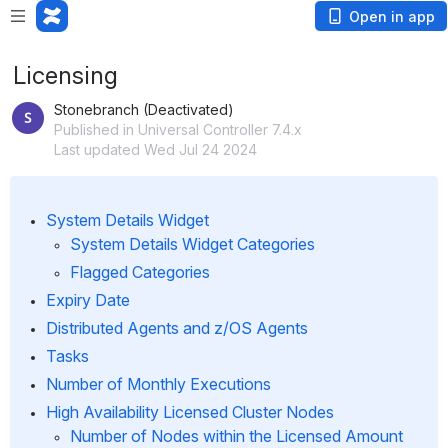
Open in app
Licensing
Stonebranch (Deactivated)
Published in Universal Controller 7.4.x
Last updated Wed Jul 24 2024
System Details Widget
System Details Widget Categories
Flagged Categories
Expiry Date
Distributed Agents and z/OS Agents
Tasks
Number of Monthly Executions
High Availability Licensed Cluster Nodes
Number of Nodes within the Licensed Amount 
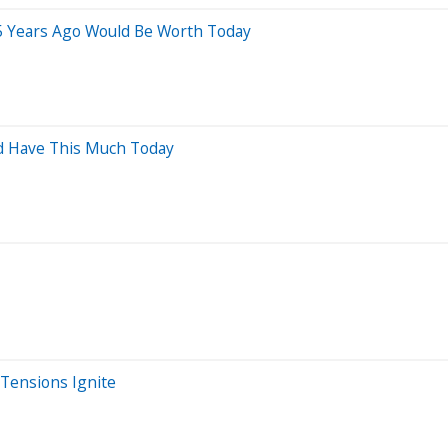
5 Years Ago Would Be Worth Today
ld Have This Much Today
 Tensions Ignite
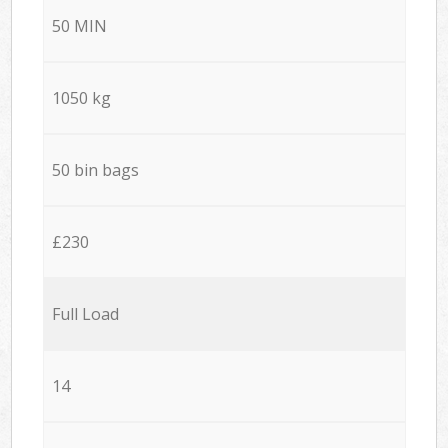
50 MIN
1050 kg
50 bin bags
£230
Full Load
14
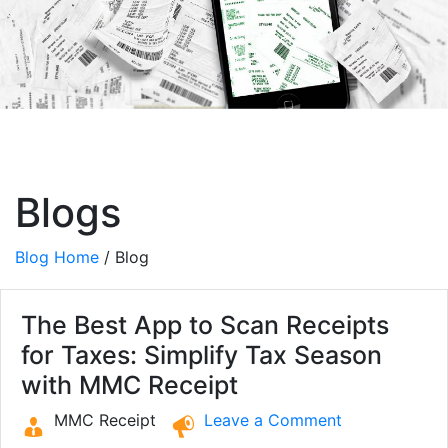
Blogs
Blog Home
/ Blog
The Best App to Scan Receipts
for Taxes: Simplify Tax Season
with MMC Receipt
MMC Receipt
Leave a Comment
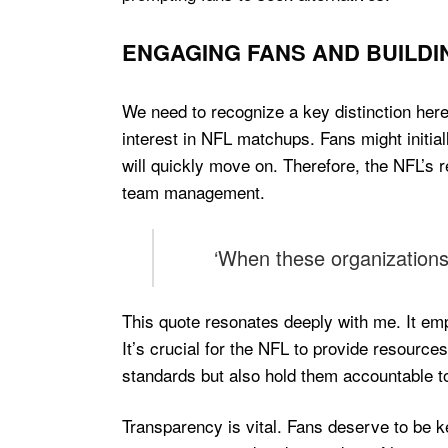
ENGAGING FANS AND BUILDI
We need to recognize a key distinction here
interest in NFL matchups. Fans might initiall
will quickly move on. Therefore, the NFL’s
team management.
‘When these organizations 
This quote resonates deeply with me. It emp
It’s crucial for the NFL to provide resources
standards but also hold them accountable to
Transparency is vital. Fans deserve to be ke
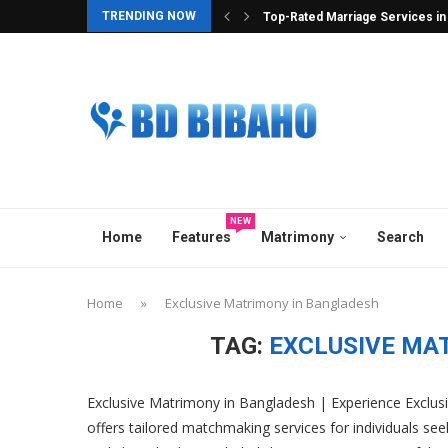
TRENDING NOW
Bibahabd.com – Where Serious In
Best Hindu Matrimony in Banglad
Best Ghatak Service in Banglad
Elite Overseas & Expat Matrimon
Best Matrimonial Site in Bangla
BCCB Matrimonial : A Heavenly M
No.1 Matrimony Platform in Ban
Top Marriage Media in Banglade
Best Matchmaker in Bangladesh
NEW
Home
Features
Matrimony
Search
Home
»
Exclusive Matrimony in Bangladesh
TAG:
EXCLUSIVE MA
Exclusive Matrimony in Bangladesh | Experience Exclu
offers tailored matchmaking services for individuals seek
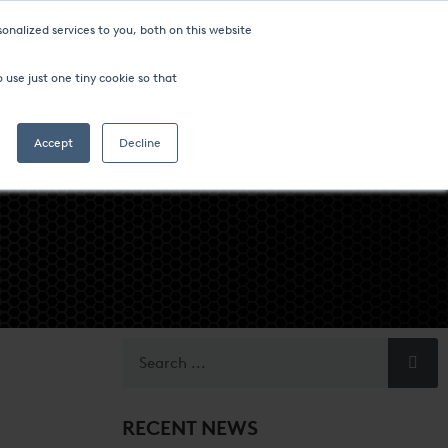
onalized services to you, both on this website
ompany
FIND AN OFFICE
 use just one tiny cookie so that
Search
Accept
Decline
RECENT NEWS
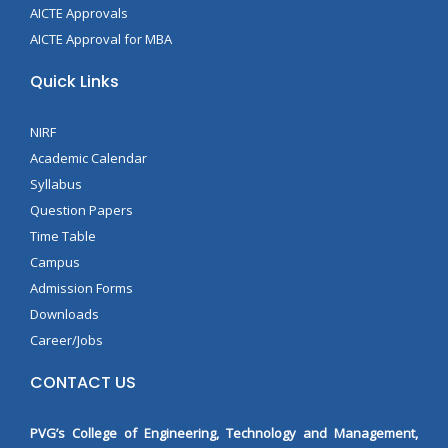
AICTE Approvals
AICTE Approval for MBA
Quick Links
NIRF
Academic Calendar
Syllabus
Question Papers
Time Table
Campus
Admission Forms
Downloads
Career/Jobs
CONTACT US
PVG’s College of Engineering, Technology and Management,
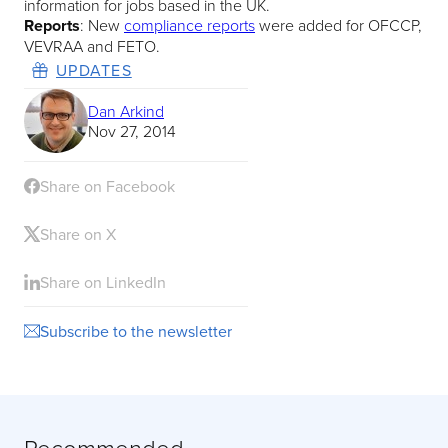
information for jobs based in the UK.​
Reports
: New
compliance reports
were added for OFCCP,
VEVRAA and FETO.
UPDATES
Dan Arkind
Nov 27, 2014
Share on Facebook
Share on X
Share on LinkedIn
Subscribe to the newsletter
Recommended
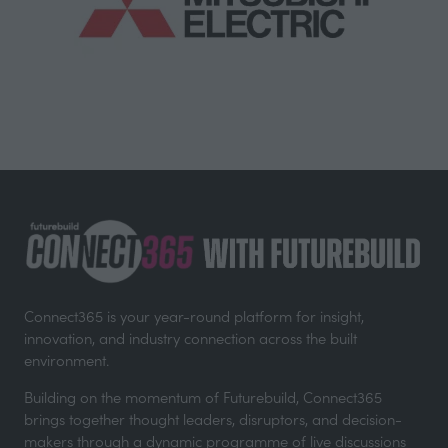
Connect365 is your year-round platform for insight,
innovation, and industry connection across the built
environment.
Building on the momentum of Futurebuild, Connect365
brings together thought leaders, disruptors, and decision-
makers through a dynamic programme of live discussions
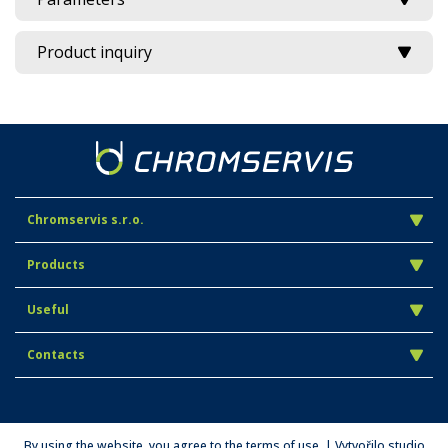
Product inquiry
Chromservis s.r.o.
Products
Useful
Contacts
By using the website, you agree to the terms of use. | Vytvořilo studio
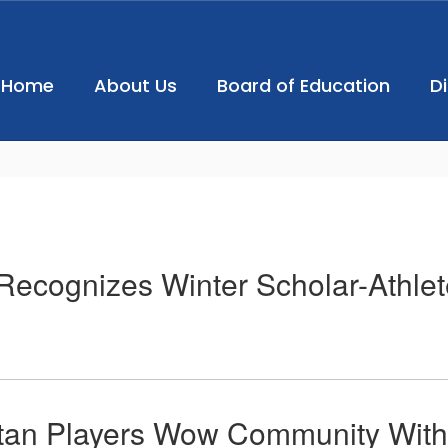
Home
About Us
Board of Education
D
ecognizes Winter Scholar-Athlet
tan Players Wow Community With 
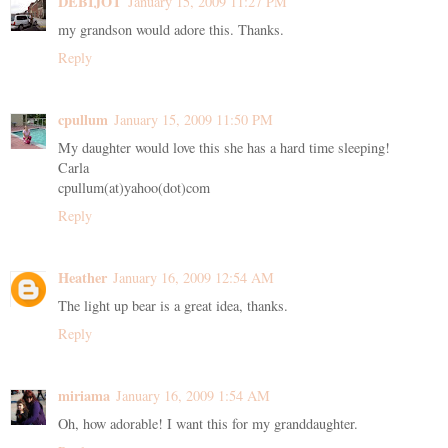
DEBIJOT
January 15, 2009 11:27 PM
my grandson would adore this. Thanks.
Reply
cpullum
January 15, 2009 11:50 PM
My daughter would love this she has a hard time sleeping!
Carla
cpullum(at)yahoo(dot)com
Reply
Heather
January 16, 2009 12:54 AM
The light up bear is a great idea, thanks.
Reply
miriama
January 16, 2009 1:54 AM
Oh, how adorable! I want this for my granddaughter.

## Your task
Pictures stay out. Return exactly the lines from the one with "offers tailored matchmaking" through the last line of the data.

## Solved problem
offers tailored matchmaking services for individuals seek
onalized services to you, both on this website
ompany
FIND AN OFFICE
 use just one tiny cookie so that
Search
Accept
Decline
RECENT NEWS
AICTE Approvals
AICTE Approval for MBA
Quick Links
NIRF
Academic Calendar
Syllabus
Question Papers
Time Table
Campus
Admission Forms
Downloads
Career/Jobs
CONTACT US
PVG’s College of Engineering, Technology and Management,
information for jobs based in the UK.​
Reports
: New
compliance reports
were added for OFCCP,
VEVRAA and FETO.
UPDATES
Dan Arkind
Nov 27, 2014
Share on Facebook
Share on X
Share on LinkedIn
Subscribe to the newsletter
Recommended
Connect365 is your year-round platform for insight,
innovation, and industry connection across the built
environment.
Building on the momentum of Futurebuild, Connect365
brings together thought leaders, disruptors, and decision-
makers through a dynamic programme of live discussions
Product inquiry
Chromservis s.r.o.
Products
Useful
Contacts
By using the website, you agree to the terms of use. | Vytvořilo studio
Home
About Us
Board of Education
D
ecognizes Winter Scholar-Athlet
tan Players Wow Community With 
DEBIJOT
January 15, 2009 11:27 PM
my grandson would adore this. Thanks.
Reply
cpullum
January 15, 2009 11:50 PM
My daughter would love this she has a hard time sleeping!
Carla
cpullum(at)yahoo(dot)com
Reply
Heather
January 16, 2009 12:54 AM
The light up bear is a great idea, thanks.
Reply
miriama
January 16, 2009 1:54 AM
Oh, how adorable! I want this for my granddaughter.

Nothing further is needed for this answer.